CTC thresholds may be underestimated because of false negative results. These false negative results may be caused by EpCAM (−) CTCs that are not enriched with immunomagnetic based enrichment technologies. Further explanations for a lack of CTC detection may be on the one hand that no CTCs are present at all. On the other hand the pancytokeratin used for visualization of CTCs might be insufficient or CTCs undergo phenotypic changes, known as epithelial-mesenchymal transition [25].

We would like to mention that our study is hypothesis generating. Since we were aware of the purely hypothesis generating character of our investigation, we felled it justified to include a restricted number of patients only. Despite of the small patient number, our data were found to be robust. Nevertheless, a prospective trial with a larger mBC patient cohort is warranted to allow validation.

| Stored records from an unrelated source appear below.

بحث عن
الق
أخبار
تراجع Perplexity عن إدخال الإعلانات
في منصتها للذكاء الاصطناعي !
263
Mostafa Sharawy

In conclusion, the findings of our study support the clinical use of diverse EpCAM enrichment methods irrespectively of breast cancer subtypes. Neither EpCAM expression of the primary tumor tissue nor specific breast cancer subtypes of the primary tumor affect CTC enrichment rates. EpCAM (−) CTCs can not be detected by immunomagnetic EpCAM dependent enrichment methods. EpCAM independent enrichment technologies seem to be superior to detect the entire CTC population.

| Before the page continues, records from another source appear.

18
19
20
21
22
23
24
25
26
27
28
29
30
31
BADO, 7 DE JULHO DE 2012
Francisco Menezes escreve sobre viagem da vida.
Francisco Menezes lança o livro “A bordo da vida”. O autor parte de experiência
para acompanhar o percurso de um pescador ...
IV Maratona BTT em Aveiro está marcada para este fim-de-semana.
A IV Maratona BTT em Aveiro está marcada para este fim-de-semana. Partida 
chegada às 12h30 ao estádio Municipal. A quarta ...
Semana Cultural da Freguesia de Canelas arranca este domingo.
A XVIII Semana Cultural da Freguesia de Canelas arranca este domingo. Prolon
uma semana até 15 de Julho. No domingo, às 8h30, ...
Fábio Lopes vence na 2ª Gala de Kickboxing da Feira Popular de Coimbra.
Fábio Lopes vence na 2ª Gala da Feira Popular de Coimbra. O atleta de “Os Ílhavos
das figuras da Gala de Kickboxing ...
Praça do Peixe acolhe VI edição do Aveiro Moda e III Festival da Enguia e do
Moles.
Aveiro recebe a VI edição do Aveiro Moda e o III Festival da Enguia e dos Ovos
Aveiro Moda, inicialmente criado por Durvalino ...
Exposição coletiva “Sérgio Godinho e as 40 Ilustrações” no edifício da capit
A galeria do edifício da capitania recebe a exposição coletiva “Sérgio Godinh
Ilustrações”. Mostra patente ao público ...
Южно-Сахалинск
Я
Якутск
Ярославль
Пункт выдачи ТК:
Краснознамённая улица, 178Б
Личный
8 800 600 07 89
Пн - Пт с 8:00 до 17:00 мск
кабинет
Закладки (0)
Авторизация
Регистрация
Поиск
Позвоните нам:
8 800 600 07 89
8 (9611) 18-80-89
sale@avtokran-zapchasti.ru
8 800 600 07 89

But in daily clinical routine, a simple cut-off number of a definite number of EpCAM (+) CTCs of a whole patient cohort seems not to be adequately representative for the individual mBC patient. Further investigations have to determine whether the accuracy for prognostication of mBC patients depends on the accurate detection of their EpCAM (+) and EpCAM (−) CTC subpopulations.

Acknowledgements

This investigation was supported by a research grant from the Austrian Research Promotion Agency (FFG)/CEADDP and was partly funded by Amgen and by a grant from the City of Vienna, Bürgermeisterfonds, Project number 08073. The study sponsors had no involvement in the study design, in the collection, analysis and interpretation of data, in the writing of the manuscript and in the decision to submit the manuscript for publication. We thank Michael Dahm, MD, (formerly Hexal Gentech Forschungs GmbH, Holzkirchen, Germany) for providing OncoQuick^® plus. All authors declare that they have no potential conflicts of interest.